▶ **BLOQUE DE TEXTO**
◆ ◆ ◆ ◆

Este suceso tuvo lugar en la época de los grandes combates de China. La dinastía de los Liao acababa de derrumbarse bajo el ataque de los Chin y, para escapar a la destrucción, uno de los más enérgicos príncipes de la dinastía Liao, Yeliu-tasche, se dirigió con un ejército hacia el oeste, atravesando el desierto de Gobi y fundando en el Turkestán el Imperio Kara-Chitan. Cuando, poco después, este nuevo «poderoso Imperio del este» venció en una sangrienta batalla a los seldschukos, cuyo dominio se extendía desde Egipto hasta el Pamir, la noticia de esta victoria se extendió por todo Oriente y llegó incluso a oídos de los cruzados, que por aquel entonces combatían contra Damasco. Era evidente que este enemigo, que inoportunamente se mostraba en el este, también debía de ser cristiano; y como, desde la campaña de Alejandro Magno, se sabía que la India, el país de las maravillas, estaba en el este, la fantasía convirtió a Yeliu-tasche, el príncipe chitano, en un «rey cristiano de la India», al que se bautizó con el nombre de «preste Juan», y como los más valerosos caballeros cristianos habían sido vencidos por los seldschukos, se adjudicó al preste Juan un poder inconmensurable y se hizo de él un «Rey de Reyes»… Así llegó la leyenda a Europa desde Oriente, donde se siguió creyendo en ella.

◆ ◆ ◆ ◆

▶ **TAREA ASIGNADA A**
Transcribe sin cambios las líneas de las entradas comprendidas entre la que contiene "La solution laboratoire" y la que contiene "Processus de meulage", ambas incluidas.

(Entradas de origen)

◆ ◆ ◆ ◆

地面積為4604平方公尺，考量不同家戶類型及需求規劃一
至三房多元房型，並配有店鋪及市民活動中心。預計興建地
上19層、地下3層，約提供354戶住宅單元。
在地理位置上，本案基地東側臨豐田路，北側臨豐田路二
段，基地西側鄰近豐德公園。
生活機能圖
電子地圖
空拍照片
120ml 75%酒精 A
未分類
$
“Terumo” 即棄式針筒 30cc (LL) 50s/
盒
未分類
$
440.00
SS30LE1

◆ ◆ ◆ ◆

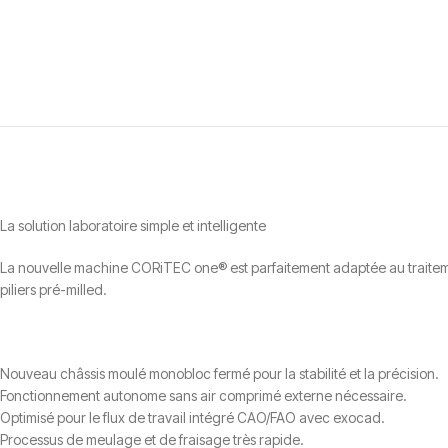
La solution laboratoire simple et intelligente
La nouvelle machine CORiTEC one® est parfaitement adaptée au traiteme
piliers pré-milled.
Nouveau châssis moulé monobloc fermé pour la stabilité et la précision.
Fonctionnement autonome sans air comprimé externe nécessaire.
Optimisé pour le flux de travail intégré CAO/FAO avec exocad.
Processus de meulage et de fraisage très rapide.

◆ ◆ ◆ ◆

▶ **TAREA ASIGNADA B**
Prosigue el texto sobre la leyenda del preste Juan a partir de su última oración.

▶ **RESPUESTA A**
La solution laboratoire simple et intelligente
La nouvelle machine CORiTEC one® est parfaitement adaptée au traiteme
piliers pré-milled.
Nouveau châssis moulé monobloc fermé pour la stabilité et la précision.
Fonctionnement autonome sans air comprimé externe nécessaire.
Optimisé pour le flux de travail intégré CAO/FAO avec exocad.
Processus de meulage et de fraisage très rapide.

▶ **RESPUESTA B**
El Imperio seldschuko decayó; en su parte este se levantó, pujante, el Imperio Choresm del sha Mohamed, pero las luchas contra Kara-Chitan continuaron. Y cuando Gutschluk, que en su juventud fue cristiano nestoriano, empezó a perseguir el islamismo, no les quedó duda alguna a los nestorianos de que el poderoso Imperio oriental era un imperio cristiano, y su soberano, un descendiente del preste Juan, enemigo del sha.

El califa estaba dispuesto a aliarse con el mismísimo diablo para salir de tan apurado trance. Así pues, se dirigió al patriarca nestoriano de Bagdad para que le sirviese de intermediario. La secular convivencia había aletargado la oposición entre la población cristiana y la mahometana. Los dos jefes espirituales se entendían a la perfección y, mediante la promesa de derribar una mezquita construida cerca del barrio cristiano, el patriarca se declaró dispuesto a dirigir, con el califa, cuyo poder secular era inferior al de la comunidad, una carta al «rey de Oriente». Este podría devastar el país mientras el sha de Choresm atacaba el oeste, con el acicate de unas gloriosas victorias y un magnífico botín.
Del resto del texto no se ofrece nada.